One way to align the strategy was just to write something down, to make sure that when we’re launching a new product development project, we have shared alignment that is written down. The way we did this is [using] something we call the Design-Intent Document.

There are a few key things about this document. [First], we need to have a primary project contact; that is, a customer contact who can feel responsible and ownership of the work and also change the product scope at any moment. [We need] clear deliverables. And this [requires] a lot of conversation back and forth of, Is this the output you need? What is the output you need? Not the pathway: sometimes, our customers have a tendency to say, I need more abrasion, but when you dive into it, it’s clear that what they actually need is less cracking, and those are different things. 

Next, [we need] clearly defined needs versus wants. So, what are the needs-to-have versus nice-to-haves? And then, [we need] the targeted price point; we always talk about price upfront. 

Some other key things — and our marketing department helped me with this — are making the content short at the top [beginning of the document], longer below and having a lot of white space on your one-page document.

2. Align Testing Techniques with Our Customers’

The other point of misalignment we found is that we were both using the same test to qualify our cutters. It’s a very standard test used in our industry. It’s called a VTL. Some people call it a horizontal boring test, but all it is is a spinning rock, which we take one cutter and abrade away that rock. And we develop our trade-off curves off this test. What we found is that often we would develop a product on our test, and we’d say, this is high abrasion. But when we sent it to our customer’s testing facility —they had the same test — it would come back as a low-abrasion product. So, there was some sort of misalignment between our tests. And digging into this further, we discovered we were just using different test parameters, and tests are very sensitive to the settings that you input onto them.

So, we just asked our customer if they’d be willing to share with us their test parameters, which they were happy to do. And we started using their method. And from that point on, when we said This is high abrasion on our test, we knew that when we sent it to their test, it would also be high abrasion. And that was very consistent. 

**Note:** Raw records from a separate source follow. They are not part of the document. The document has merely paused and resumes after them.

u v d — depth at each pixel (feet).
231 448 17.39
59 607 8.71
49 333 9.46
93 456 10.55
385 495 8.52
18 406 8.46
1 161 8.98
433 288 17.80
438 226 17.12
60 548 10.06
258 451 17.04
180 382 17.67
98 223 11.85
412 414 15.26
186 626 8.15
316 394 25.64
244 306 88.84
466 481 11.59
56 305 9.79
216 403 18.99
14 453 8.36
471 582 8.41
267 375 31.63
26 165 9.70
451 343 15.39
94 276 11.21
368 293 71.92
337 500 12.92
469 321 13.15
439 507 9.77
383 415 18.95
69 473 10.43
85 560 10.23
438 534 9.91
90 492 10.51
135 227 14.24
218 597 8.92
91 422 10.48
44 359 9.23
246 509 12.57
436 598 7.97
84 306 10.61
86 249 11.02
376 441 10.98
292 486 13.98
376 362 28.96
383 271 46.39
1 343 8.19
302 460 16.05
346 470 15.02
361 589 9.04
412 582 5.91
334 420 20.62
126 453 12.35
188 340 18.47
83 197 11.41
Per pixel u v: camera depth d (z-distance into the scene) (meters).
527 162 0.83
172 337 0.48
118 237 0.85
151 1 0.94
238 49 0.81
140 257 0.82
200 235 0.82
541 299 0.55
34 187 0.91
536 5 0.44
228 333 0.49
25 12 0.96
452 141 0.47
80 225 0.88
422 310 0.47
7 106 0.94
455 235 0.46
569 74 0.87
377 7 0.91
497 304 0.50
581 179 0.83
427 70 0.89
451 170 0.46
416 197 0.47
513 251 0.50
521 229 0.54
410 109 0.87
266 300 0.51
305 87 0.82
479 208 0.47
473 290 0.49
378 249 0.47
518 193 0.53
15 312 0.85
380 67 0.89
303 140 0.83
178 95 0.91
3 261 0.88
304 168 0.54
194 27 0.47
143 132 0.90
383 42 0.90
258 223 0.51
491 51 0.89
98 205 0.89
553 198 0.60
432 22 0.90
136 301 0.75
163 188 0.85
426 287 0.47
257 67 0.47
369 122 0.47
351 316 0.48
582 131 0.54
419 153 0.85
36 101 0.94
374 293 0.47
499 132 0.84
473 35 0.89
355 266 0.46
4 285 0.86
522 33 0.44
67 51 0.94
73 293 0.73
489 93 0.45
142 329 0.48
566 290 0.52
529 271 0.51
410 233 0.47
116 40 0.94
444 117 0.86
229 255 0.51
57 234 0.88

One other thing we did regarding aligning the way we spoke [with the customer] is we started matching our customer’s report style. We had different reports. So every time in a product introduction, [when] I’m showing them a graph, it [might take] additional time for their memory or their brain to pick up what is this new graph [is saying]. And really, there’s no reason why I can’t just use the style they prefer and eliminate any confusion. 

3. Share Our Strategy

And then finally, it’s always important to share the strategy. When we design a product, we design it for a specific area or a specific application. So we need to clearly communicate this to not only the manufacturing center but also the distribution centers. And this is an even more simple document. We try to have very few words on it, a lot of white space, and pictures are always a plus.